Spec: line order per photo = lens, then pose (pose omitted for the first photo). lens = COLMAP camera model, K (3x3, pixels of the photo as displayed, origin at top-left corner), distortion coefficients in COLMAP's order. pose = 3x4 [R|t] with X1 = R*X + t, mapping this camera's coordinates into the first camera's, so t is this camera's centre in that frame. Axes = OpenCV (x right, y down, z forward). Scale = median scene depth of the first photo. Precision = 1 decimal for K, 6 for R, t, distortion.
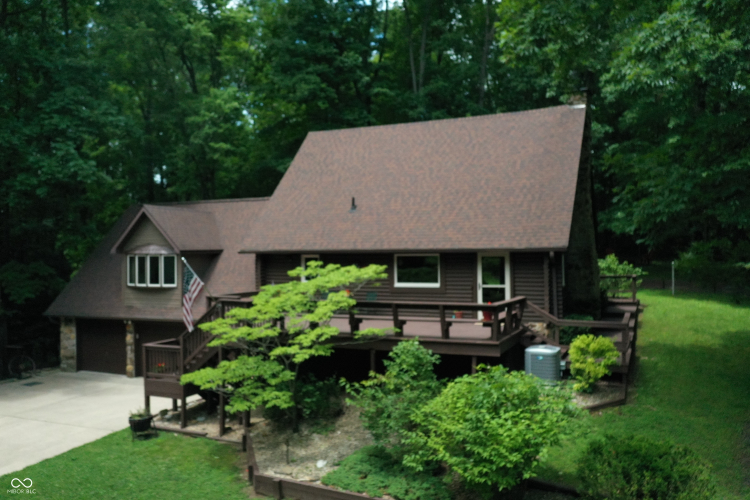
lens RADIAL K [[618.1, 0, 375.0], [0, 618.1, 250.0], [0, 0, 1]] dist [0.005124, -0.004019]
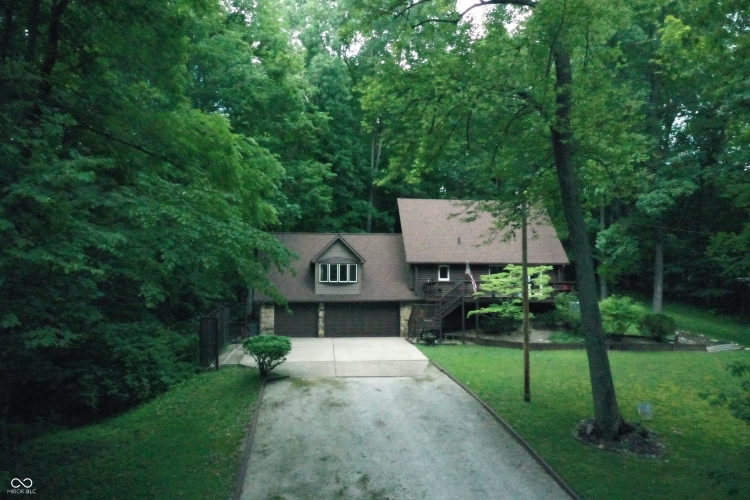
lens RADIAL K [[598.3, 0, 375.0], [0, 598.3, 250.0], [0, 0, 1]] dist [0.002793, 0.007390]
pose [[0.864187, 0.045747, 0.501087, -1.134485], [-0.011403, 0.997383, -0.071391, 0.089025], [-0.503041, 0.055982, 0.862447, -0.486481]]
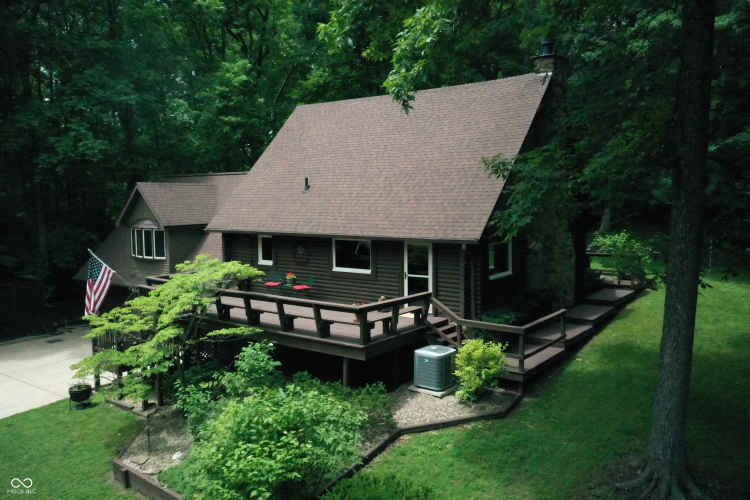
lens RADIAL K [[598.3, 0, 375.0], [0, 598.3, 250.0], [0, 0, 1]] dist [0.002793, 0.007390]
pose [[0.976635, 0.021071, -0.213871, 0.256275], [-0.001504, 0.995828, 0.091243, -0.052143], [0.214901, -0.088790, 0.972591, 0.071821]]
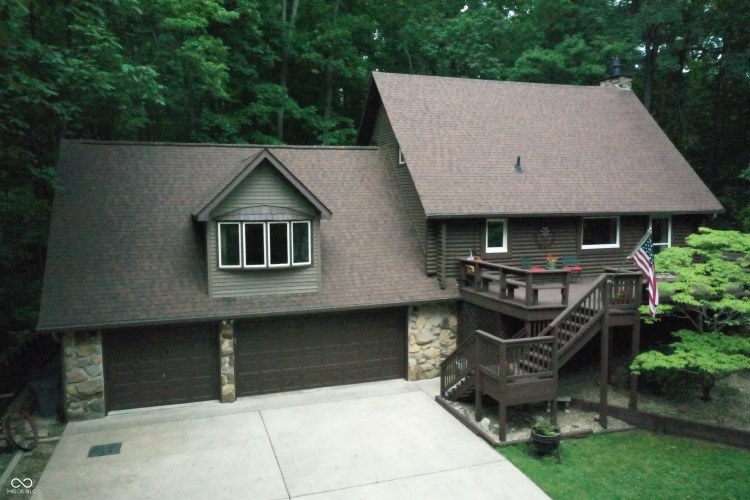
lens RADIAL K [[593.7, 0, 375.0], [0, 593.7, 250.0], [0, 0, 1]] dist [-0.000104, 0.004145]
pose [[0.728957, -0.053706, 0.682450, -0.750384], [-0.001017, 0.996832, 0.079533, -0.014068], [-0.684559, -0.058670, 0.726592, 0.442876]]
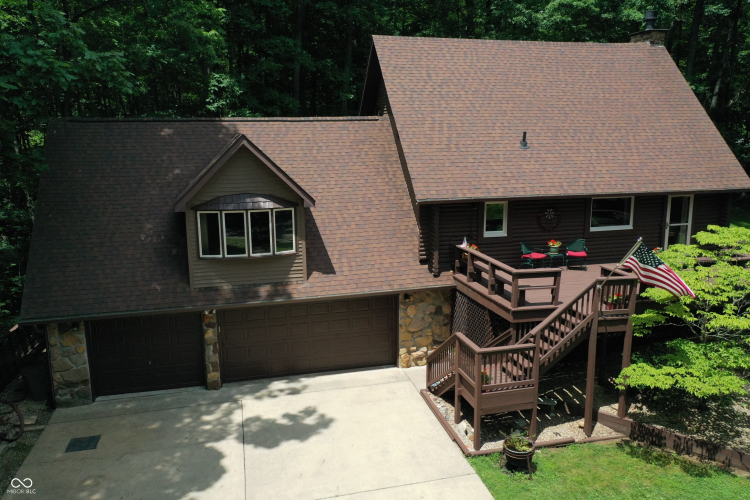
lens RADIAL K [[593.7, 0, 375.0], [0, 593.7, 250.0], [0, 0, 1]] dist [-0.000104, 0.004145]
pose [[0.779561, -0.119493, 0.614823, -0.674082], [0.000696, 0.981797, 0.189932, -0.073733], [-0.626327, -0.147636, 0.765453, 0.425553]]
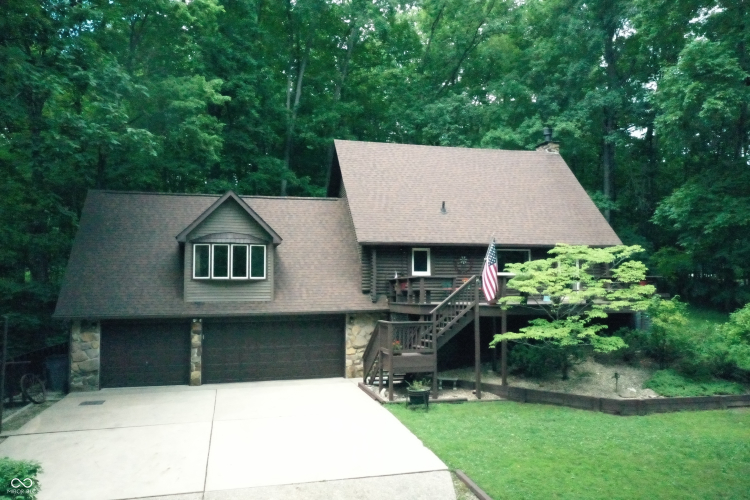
lens RADIAL K [[598.3, 0, 375.0], [0, 598.3, 250.0], [0, 0, 1]] dist [0.002793, 0.007390]
pose [[0.776394, 0.047013, 0.628492, -0.770961], [-0.002612, 0.997445, -0.071386, 0.079996], [-0.630242, 0.053782, 0.774534, 0.192458]]
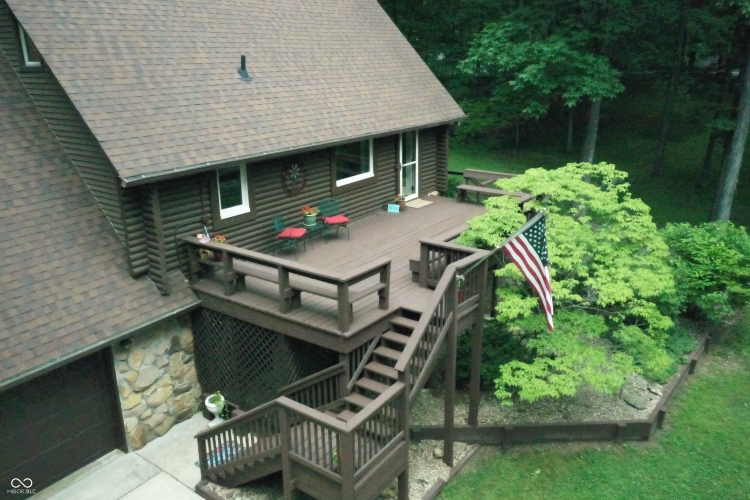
lens RADIAL K [[593.7, 0, 375.0], [0, 593.7, 250.0], [0, 0, 1]] dist [-0.000104, 0.004145]
pose [[0.197535, -0.302824, 0.932351, -0.552378], [0.007831, 0.951548, 0.307400, -0.074665], [-0.980265, -0.053421, 0.190335, 0.690471]]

Instructions to follow: The whole listing must come back verbatim, with no pictures included.

Response:
Spec: line order per photo = lens, then pose (pose omitted for the first photo). lens = COLMAP camera model, K (3x3, pixels of the photo as displayed, origin at top-left corner), distortion coefficients in COLMAP's order. pose = 3x4 [R|t] with X1 = R*X + t, mapping this camera's coordinates into the first camera's, so t is this camera's centre in that frame. Axes = OpenCV (x right, y down, z forward). Scale = median scene depth of the first photo. Precision = 1 decimal for K, 6 for R, t, distortion.
lens RADIAL K [[618.1, 0, 375.0], [0, 618.1, 250.0], [0, 0, 1]] dist [0.005124, -0.004019]
lens RADIAL K [[598.3, 0, 375.0], [0, 598.3, 250.0], [0, 0, 1]] dist [0.002793, 0.007390]
pose [[0.864187, 0.045747, 0.501087, -1.134485], [-0.011403, 0.997383, -0.071391, 0.089025], [-0.503041, 0.055982, 0.862447, -0.486481]]
lens RADIAL K [[598.3, 0, 375.0], [0, 598.3, 250.0], [0, 0, 1]] dist [0.002793, 0.007390]
pose [[0.976635, 0.021071, -0.213871, 0.256275], [-0.001504, 0.995828, 0.091243, -0.052143], [0.214901, -0.088790, 0.972591, 0.071821]]
lens RADIAL K [[593.7, 0, 375.0], [0, 593.7, 250.0], [0, 0, 1]] dist [-0.000104, 0.004145]
pose [[0.728957, -0.053706, 0.682450, -0.750384], [-0.001017, 0.996832, 0.079533, -0.014068], [-0.684559, -0.058670, 0.726592, 0.442876]]
lens RADIAL K [[593.7, 0, 375.0], [0, 593.7, 250.0], [0, 0, 1]] dist [-0.000104, 0.004145]
pose [[0.779561, -0.119493, 0.614823, -0.674082], [0.000696, 0.981797, 0.189932, -0.073733], [-0.626327, -0.147636, 0.765453, 0.425553]]
lens RADIAL K [[598.3, 0, 375.0], [0, 598.3, 250.0], [0, 0, 1]] dist [0.002793, 0.007390]
pose [[0.776394, 0.047013, 0.628492, -0.770961], [-0.002612, 0.997445, -0.071386, 0.079996], [-0.630242, 0.053782, 0.774534, 0.192458]]
lens RADIAL K [[593.7, 0, 375.0], [0, 593.7, 250.0], [0, 0, 1]] dist [-0.000104, 0.004145]
pose [[0.197535, -0.302824, 0.932351, -0.552378], [0.007831, 0.951548, 0.307400, -0.074665], [-0.980265, -0.053421, 0.190335, 0.690471]]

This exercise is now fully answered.